Sunny Isles Beach often attracts more than one buyer profile for the same condo. Some buyers are looking for a primary or seasonal residence. Others are focused on investment potential, lease terms, and carrying costs.

That split matters even more in Miami’s international-facing market. MIAMI REALTORS reported that Miami remained the top U.S. destination for global home buyers in 2025, and that foreign buyers continued to play a meaningful role in South Florida residential purchases. That supports marketing that works well for remote, international, and investor-minded audiences.

Tailor the story for each buyer type

For end-users, the listing should emphasize:

  • Views and natural light
  • Unit condition
  • Privacy and livability
  • Building amenities
  • Move-in readiness
  • Building status and transparency

For investors, the listing should emphasize:

  • Current lease terms
  • Rent history
  • Association dues
  • Special assessments
  • Transfer rules
  • Rental restrictions
  • Whether the unit can be delivered occupied

A well-positioned listing can speak to both groups at once. The key is to present the unit as both a lifestyle product and a financial asset, depending on the buyer’s priorities.

A smoother sale starts before the listing goes live

Selling a tenant-occupied condo in Sunny Isles Beach is absolutely possible, but it works best when you prepare for the questions before buyers ask them. The lease, the tenant communication plan, the estoppel certificate, and the building documentation all shape how quickly and confidently a buyer can act.

With a concierge-level strategy, you can protect the tenant relationship, present the condo professionally, and reduce the surprises that tend to slow condo deals in this market. If you are planning to sell an occupied unit in Sunny Isles Beach, Dianna Lantigua Realty Inc can help you create a discreet, well-organized plan tailored to your building, your lease, and your goals.

FAQs

Can I sell a tenant-occupied condo in Sunny Isles Beach before the lease ends?

  • Yes, in many cases you can, but the buyer will often take the condo subject to the existing lease unless the lease terms or a valid notice basis allow a different outcome.

How much notice do I need to show a tenant-occupied condo in Florida?

  • Florida law requires reasonable notice and reasonable timing for entry, and a tenant may not unreasonably withhold consent for showings to prospective purchasers.

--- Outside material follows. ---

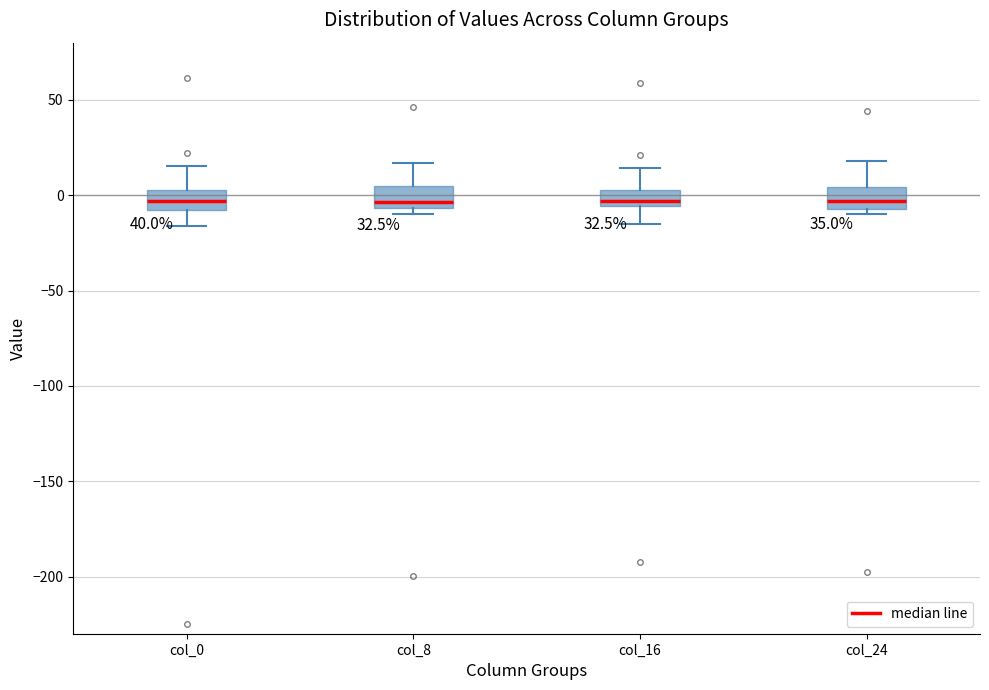

Where is the upper edge of the box for col_16 on the y-axis? The values are not printed on the chart, so give them approximately, as read against the axis.

5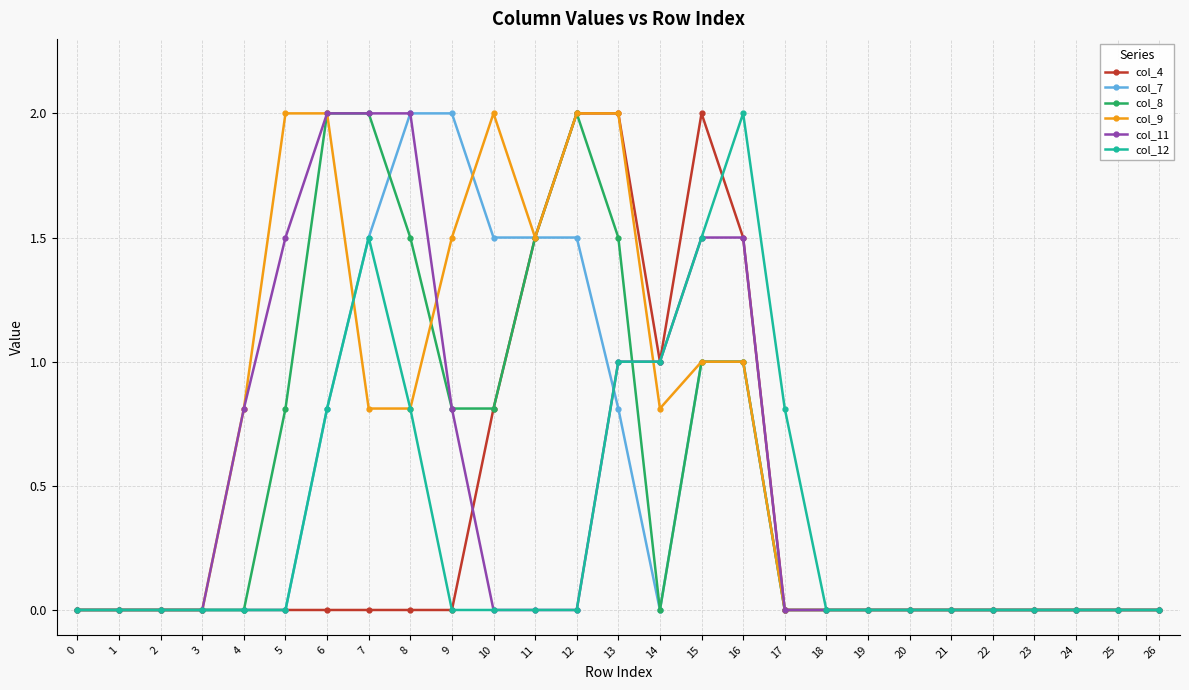

The value of col_4 at 0 is 0.0. True or false?

True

What documents should I prepare for a Sunny Isles Beach condo sale?

  • Key documents often include the lease, rent ledger, estoppel certificate, budget, special assessment notices, transfer rules, right-of-first-refusal information, and available milestone, recertification, or reserve-study materials.

Why do older Sunny Isles Beach condo buildings need more sale preparation?

  • Older coastal condo buildings may be affected by milestone inspection rules, Miami-Dade recertification, reserve-study requirements, repair documentation, and assessment questions that buyers often review closely.

Why is the estoppel certificate important in a Florida condo sale?

  • The estoppel certificate can confirm assessment balances, special assessments, transfer fees, open violations, approval requirements, and other details that buyers and closing parties rely on before closing.